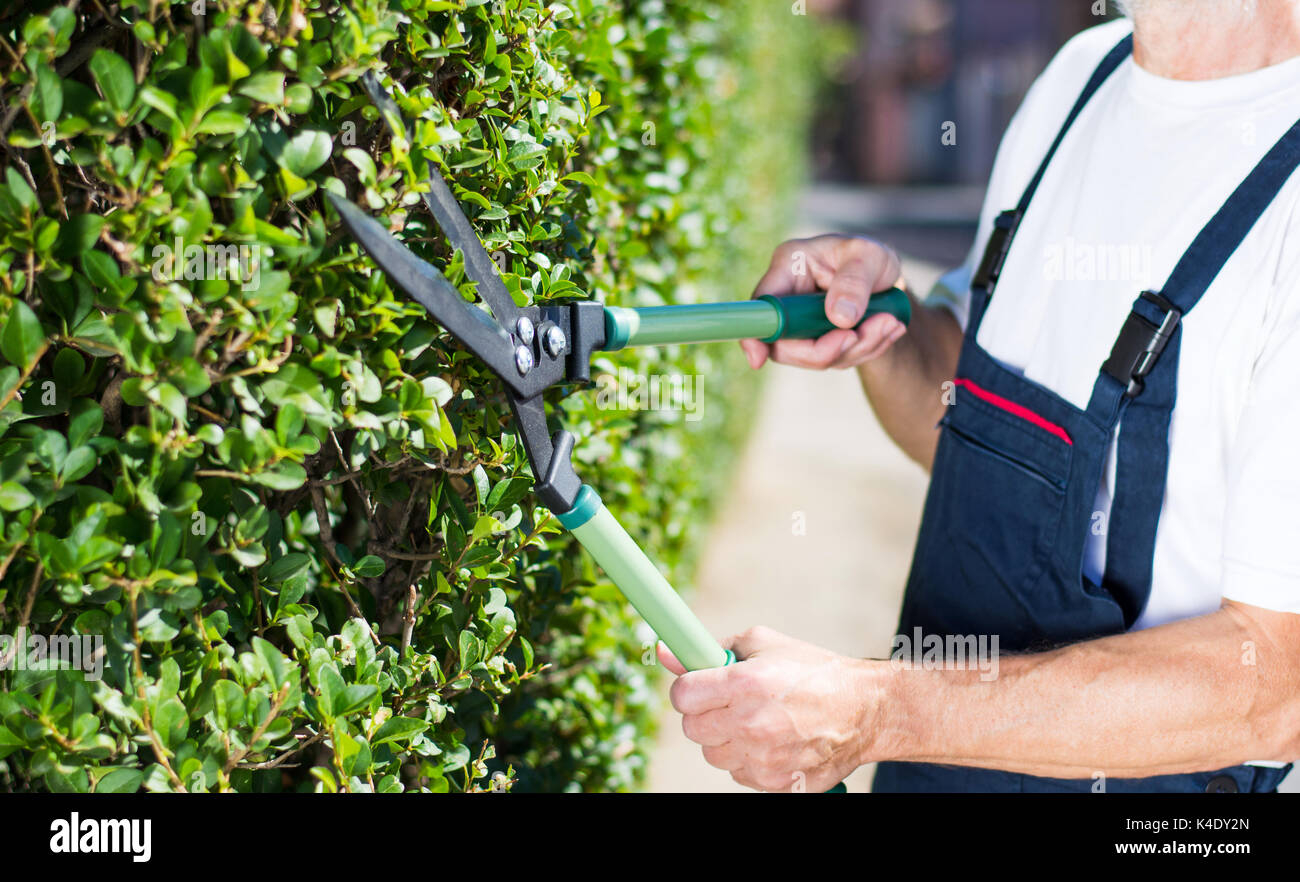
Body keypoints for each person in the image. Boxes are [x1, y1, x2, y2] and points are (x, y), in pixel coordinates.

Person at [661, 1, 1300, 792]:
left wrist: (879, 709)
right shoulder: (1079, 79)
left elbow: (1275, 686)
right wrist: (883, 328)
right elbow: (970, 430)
______________________________
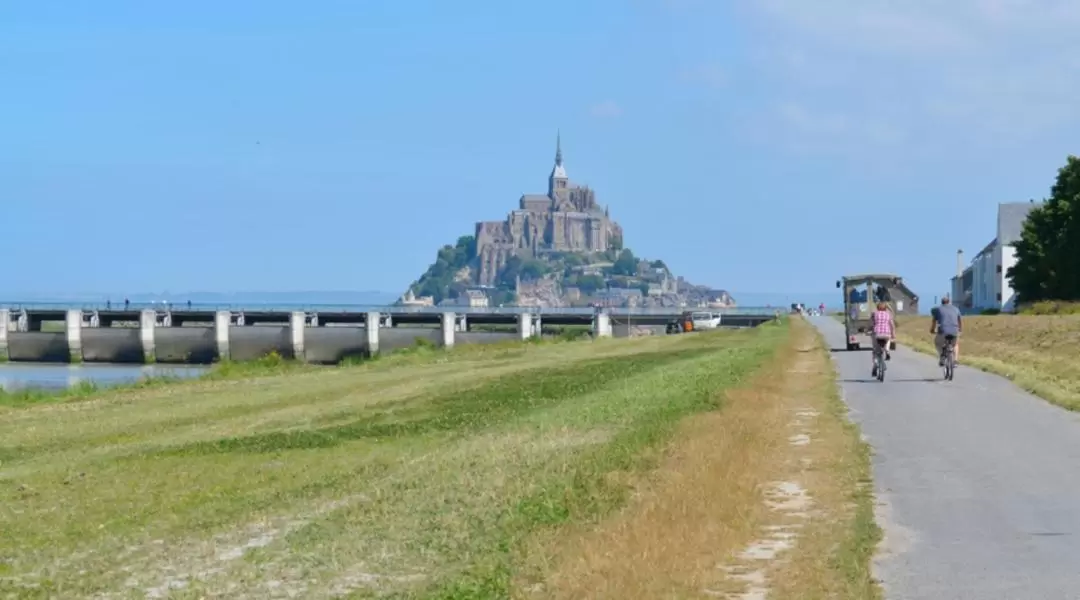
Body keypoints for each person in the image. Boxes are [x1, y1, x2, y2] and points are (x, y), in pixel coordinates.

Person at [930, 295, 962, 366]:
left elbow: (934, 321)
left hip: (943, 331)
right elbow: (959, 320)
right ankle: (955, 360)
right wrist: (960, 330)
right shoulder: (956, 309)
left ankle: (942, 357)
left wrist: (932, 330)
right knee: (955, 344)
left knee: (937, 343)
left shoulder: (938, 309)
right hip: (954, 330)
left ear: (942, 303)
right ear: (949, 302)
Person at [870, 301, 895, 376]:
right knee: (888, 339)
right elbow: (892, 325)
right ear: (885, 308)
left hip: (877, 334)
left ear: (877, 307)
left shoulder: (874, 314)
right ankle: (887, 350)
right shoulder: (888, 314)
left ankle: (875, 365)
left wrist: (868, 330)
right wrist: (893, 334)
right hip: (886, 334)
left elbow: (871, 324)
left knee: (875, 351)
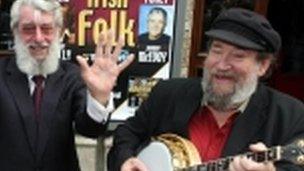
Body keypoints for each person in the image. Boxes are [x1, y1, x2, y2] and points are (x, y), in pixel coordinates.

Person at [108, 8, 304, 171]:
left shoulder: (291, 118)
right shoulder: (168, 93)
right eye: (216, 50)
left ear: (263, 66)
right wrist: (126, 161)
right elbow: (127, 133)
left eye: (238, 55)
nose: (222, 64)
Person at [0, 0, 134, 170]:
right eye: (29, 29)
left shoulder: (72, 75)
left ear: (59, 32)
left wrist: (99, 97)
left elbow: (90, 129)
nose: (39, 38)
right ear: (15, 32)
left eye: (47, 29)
______________________________
▸ **PROBLEM DESCRIPTION**: When the line with "left eye: (238, 55)" is reached in the data above, begin copying, and stop after the line with "left eye: (47, 29)"; copy each line exactly, both ends included.

▸ **RESULT OF THE EXERCISE**:
left eye: (238, 55)
nose: (222, 64)
Person at [0, 0, 134, 170]:
right eye: (29, 29)
left shoulder: (72, 75)
left ear: (59, 32)
left wrist: (99, 97)
left elbow: (90, 129)
nose: (39, 38)
right ear: (15, 32)
left eye: (47, 29)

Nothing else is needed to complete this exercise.